Hikel wies in der der rbb24 Abendschau erneut darauf hin, dass die Bezirke frei verfügbare Mittel in den vergangenen Jahren dort eingesetzt hätten, wo der Schuh gedrückt habe - das sei im Bereich Schule und Jugendarbeit, Obdachlosigkeit und Suchthilfe der Fall gewesen. Wenn diese Mittel nun wegfallen würden, könne man sie auch nur an diesen Stellen wieder abziehen, da alle anderen Mittel durch gesetzliche Vorgaben gebunden seien.

Außerdem müssten auch Personalausgaben drastisch reduziert werden, so Hikel. Sein Eindruck sei aber, dass die Bürgerinnen und Bürger schon jetzt mit den Dienstleistungen dieser Stadt nicht zufrieden seien.

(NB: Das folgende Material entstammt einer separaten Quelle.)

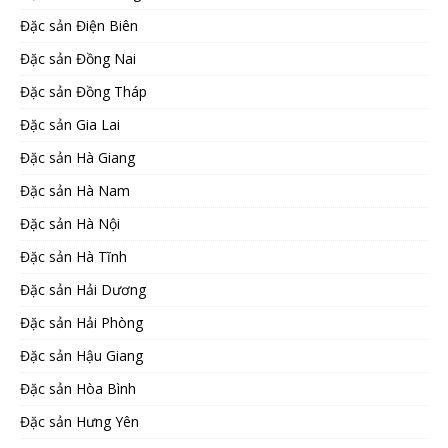
Đặc sản Điện Biên
Đặc sản Đồng Nai
Đặc sản Đồng Tháp
Đặc sản Gia Lai
Đặc sản Hà Giang
Đặc sản Hà Nam
Đặc sản Hà Nội
Đặc sản Hà Tĩnh
Đặc sản Hải Dương
Đặc sản Hải Phòng
Đặc sản Hậu Giang
Đặc sản Hòa Bình
Đặc sản Hưng Yên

Oltmann spricht von "richtig, richtig großem Problem"

Der Bezirk Neukölln hatte bereits Sorge geäußert, bei sozialen Angeboten massiv sparen zu müssen. Ähnliche Äußerungen kamen aus anderen Bezirken. Tempelhof-Schönebergs Bezirksbürgermeister Jörn Oltmann (Grüne) sagte dem "Tagesspiegel"-Newsletter "Checkpoint" vom Donnerstag, es gebe ein "richtig, richtig großes Problem" für ganz Berlin. "Auch wir in Tempelhof-Schöneberg werden gehalten sein, beim Personal und bei den freiwilligen sozialen Ausgaben zu kürzen." Nach seiner Einschätzung werden alle Bezirke darüber nachdenken müssen, Einrichtungen zu schließen.

Ähnlich lautet die Einschätzung aus Friedrichshain-Kreuzberg. Auch dort drohen demnach Einsparungen etwa bei Suchthilfe, Straßensozialarbeit, Angeboten für Obdachlose, oder der Reinigung der Parks. Der Bezirk müsse rund 20 Millionen pro Jahr einsparen.

Igel beklagt "finanziell stürmische Zeiten"

Der Bezirksbürgermeister von Treptow-Köpenick Oliver Igel (SPD) sieht "insgesamt finanziell stürmische Zeiten auf die Bezirke zukommen", sagte er dem "Checkpoint". Auch in seinem Bezirk fehlten 20 Millionen Euro. In Charlottenburg-Wilmersdorf wird die Lage ähnlich eingeschätzt. Ohne massive Kürzungen im Bereich der freiwilligen sozialen Leistungen und beim Personal könne ein ausgeglichener Haushalt nicht realisiert werden, heißt es dort.

Der schwarz-rote Senat bereitet derzeit den neuen Doppelhaushalt 2024/2025 vor. Dieser soll voraussichtlich Mitte Juli im Senat beschlossen und in der zweiten Jahreshälfte im Abgeordnetenhaus behandelt werden soll.

Etwa jedes vierte Kind in Berlin von Armut bedroht

Abgehängt

Jedes vierte Berliner Kind gilt als armutsgefährdet. In den vergangenen sechs Jahren sollte eine Kommission die Lage verbessern, ihre Konzepte aber blieben vage und Fördergelder wurden nicht abgerufen. Von Bernadette Huber

Wohlfahrtsverbände warnen vor Sparkurs

Auch die großen Wohlfahrtsverbände in Berlin warnen vor einem Sparkurs zu Lasten sozialer Einrichtungen. In einem am Donnerstag veröffentlichten offenen Brief der Liga der Spitzenverbände der freien Wohlfahrtspflege heißt es, die geplanten Einsparungen im Landeshaushalt seien eine ernste Gefahr für die soziale Infrastruktur und den Zusammenhalt in der Stadt.

Die Sparvorgaben der Senatsfinanzverwaltung ignorierten "elementare sozialpolitische Notwendigkeiten". Der soziale Frieden sei in Gefahr. Als Beispiele möglicher Sparopfer wurden etwa Obdachlosen- sowie Jugendhilfeeinrichtungen und Beratungsstellen genannt. Zur Liga gehören AWO, Caritas, Diakonie, Paritätischer, Deutsches Rotes Kreuz und die Jüdische Gemeinde.